» **ACTIVITY**
Where does the word "mail" show up in the records? Copy every line that holds it.

» **EXTRACTED MATERIAL**
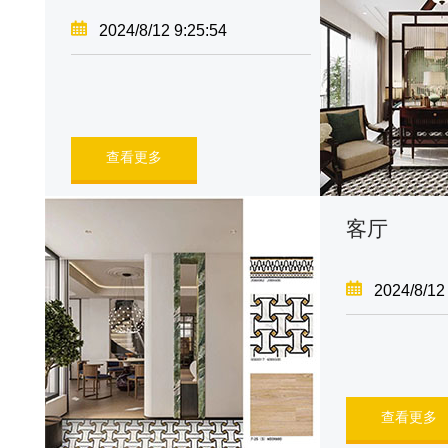
2024/8/12 9:25:54
查看更多
客厅
2024/8/12
查看更多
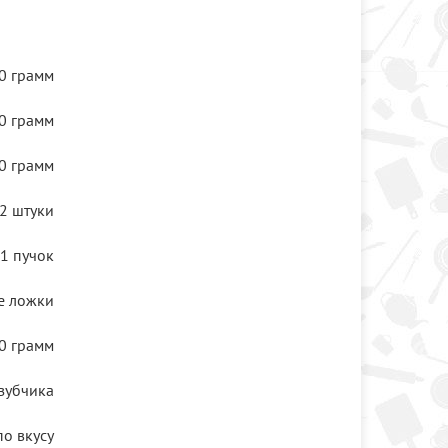
0 грамм
0 грамм
0 грамм
2 штуки
1 пучок
е ложки
0 грамм
зубчика
по вкусу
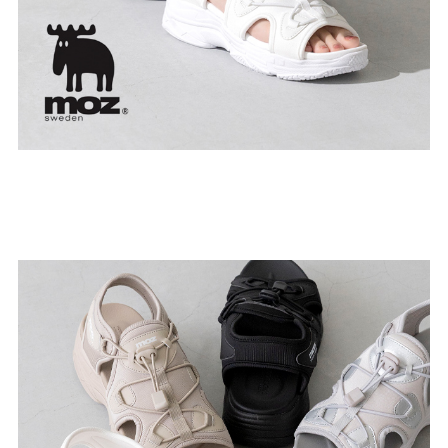
結婚式・お呼ばれ
通勤パンプス
お葬式・葬儀
オフィス履き替え
リクルート・就活
雨の日
旅行
プレママ
カラーから選ぶ
ブラック
ホワイト
ベージュ
グレー
ブラウン
レッド
ピンク
オレンジ
イエロー
グリーン
ブルー
パープル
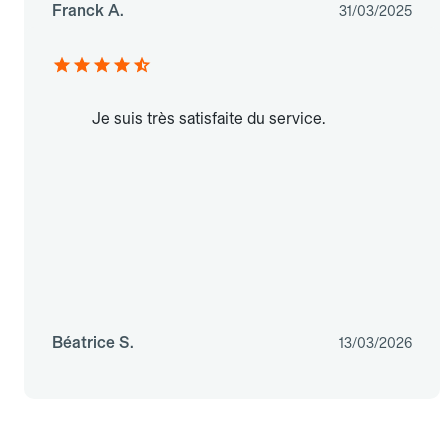
Franck A.
31/03/2025
Je suis très satisfaite du service.
Béatrice S.
13/03/2026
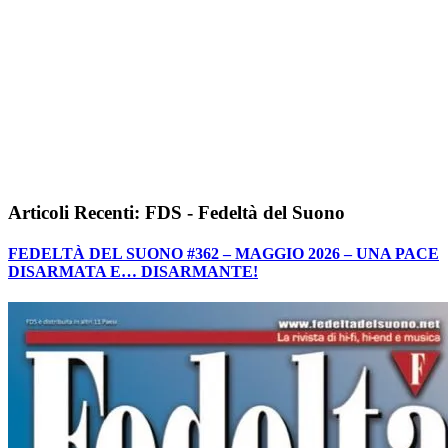
Articoli Recenti: FDS - Fedeltà del Suono
FEDELTÀ DEL SUONO #362 – MAGGIO 2026 – UNA PACE
DISARMATA E… DISARMANTE!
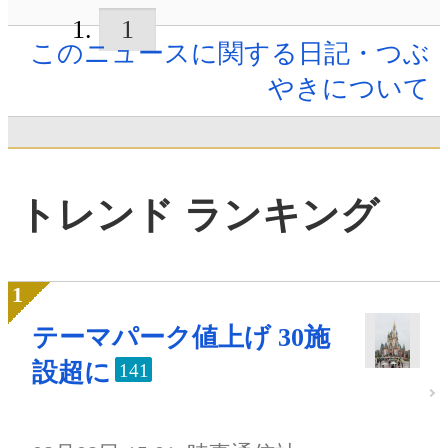
1
このニュースに関する日記・つぶ
やきについて
トレンド ランキング
テーマパーク値上げ 30施
設超に
141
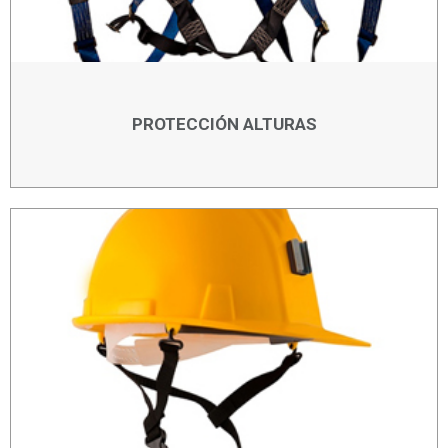
PROTECCIÓN ALTURAS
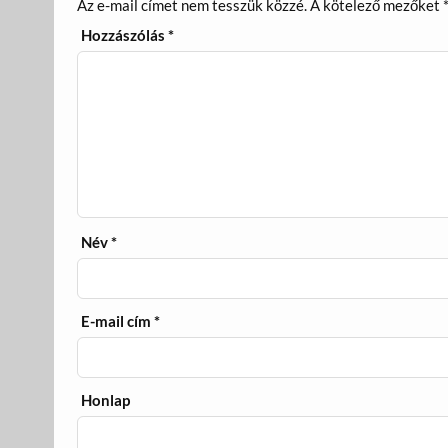
Az e-mail címet nem tesszük közzé.
A kötelező mezőket
Hozzászólás
*
Név
*
E-mail cím
*
Honlap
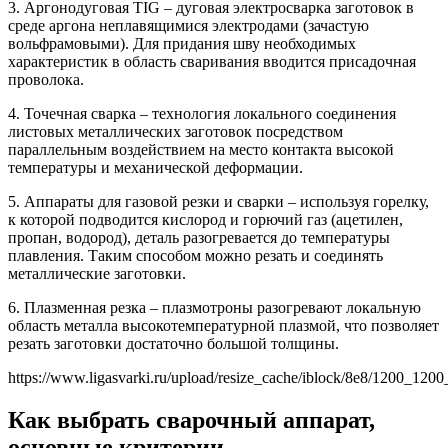
3. Аргонодуговая TIG – дуговая электросварка заготовок в
среде аргона неплавящимися электродами (зачастую
вольфрамовыми). Для придания шву необходимых
характеристик в область сваривания вводится присадочная
проволока.
4. Точечная сварка – технология локального соединения
листовых металлических заготовок посредством
параллельным воздействием на место контакта высокой
температуры и механической деформации.
5. Аппараты для газовой резки и сварки – используя горелку,
к которой подводится кислород и горючий газ (ацетилен,
пропан, водород), деталь разогревается до температуры
плавления. Таким способом можно резать и соединять
металлические заготовки.
6. Плазменная резка – плазмотроны разогревают локальную
область металла высокотемпературной плазмой, что позволяет
резать заготовки достаточно большой толщины.
https://www.ligasvarki.ru/upload/resize_cache/iblock/8e8/1200_120
Как выбрать сварочный аппарат,
основные критерии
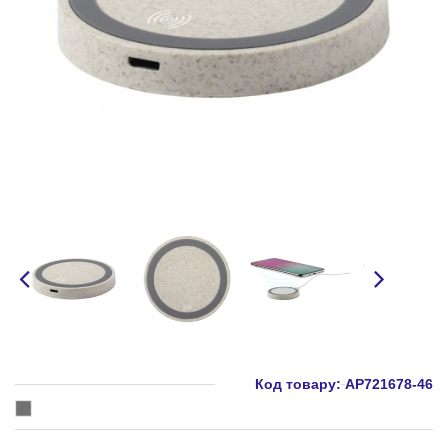
Код товару:
AP721678-46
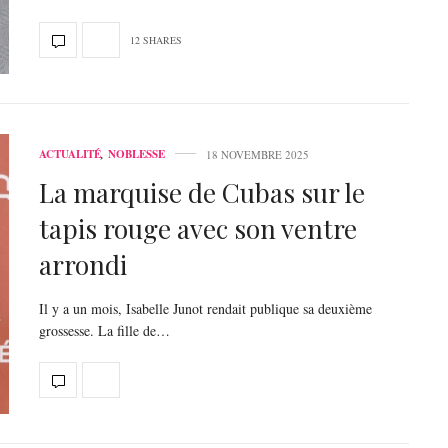
12 SHARES
ACTUALITÉ
,
NOBLESSE
18 NOVEMBRE 2025
La marquise de Cubas sur le
tapis rouge avec son ventre
arrondi
Il y a un mois, Isabelle Junot rendait publique sa deuxième
grossesse. La fille de…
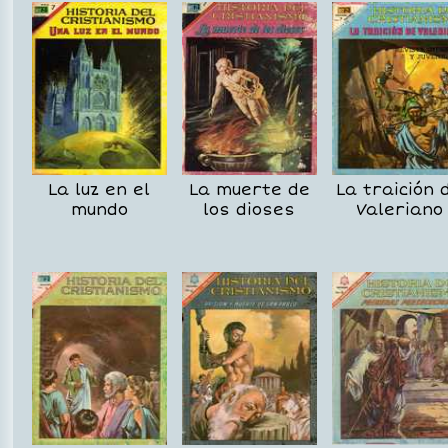
La luz en el
La muerte de
La traición 
mundo
los dioses
Valeriano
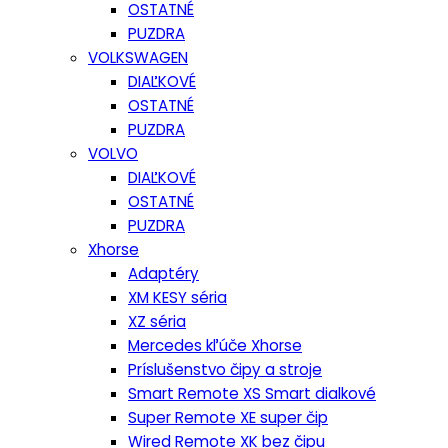
OSTATNÉ
PUZDRA
VOLKSWAGEN
DIAĽKOVÉ
OSTATNÉ
PUZDRA
VOLVO
DIAĽKOVÉ
OSTATNÉ
PUZDRA
Xhorse
Adaptéry
XM KESY séria
XZ séria
Mercedes kľúče Xhorse
Príslušenstvo čipy a stroje
Smart Remote XS Smart dialkové
Super Remote XE super čip
Wired Remote XK bez čipu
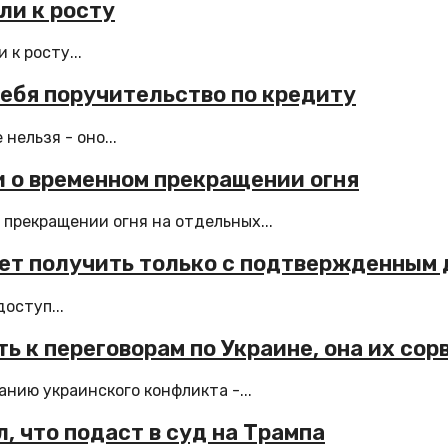
ли к росту
к росту...
себя поручительство по кредиту
нельзя - оно...
 о временном прекращении огня
прекращении огня на отдельных...
удет получить только с подтвержденным
оступ...
ь к переговорам по Украине, она их сор
анию украинского конфликта -...
 что подаст в суд на Трампа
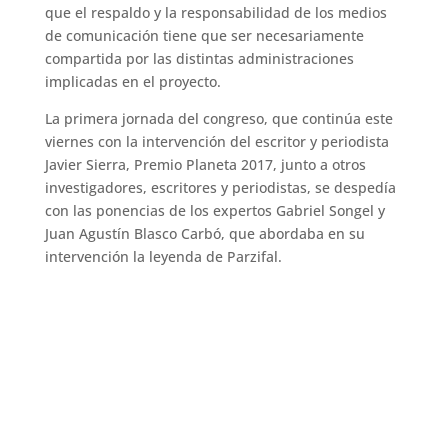
que el respaldo y la responsabilidad de los medios
de comunicación tiene que ser necesariamente
compartida por las distintas administraciones
implicadas en el proyecto.
La primera jornada del congreso, que continúa este
viernes con la intervención del escritor y periodista
Javier Sierra, Premio Planeta 2017, junto a otros
investigadores, escritores y periodistas, se despedía
con las ponencias de los expertos Gabriel Songel y
Juan Agustín Blasco Carbó, que abordaba en su
intervención la leyenda de Parzifal.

» **EXERCISE SOLUTION**
Az e-mail címet nem tesszük közzé.
E-mail cím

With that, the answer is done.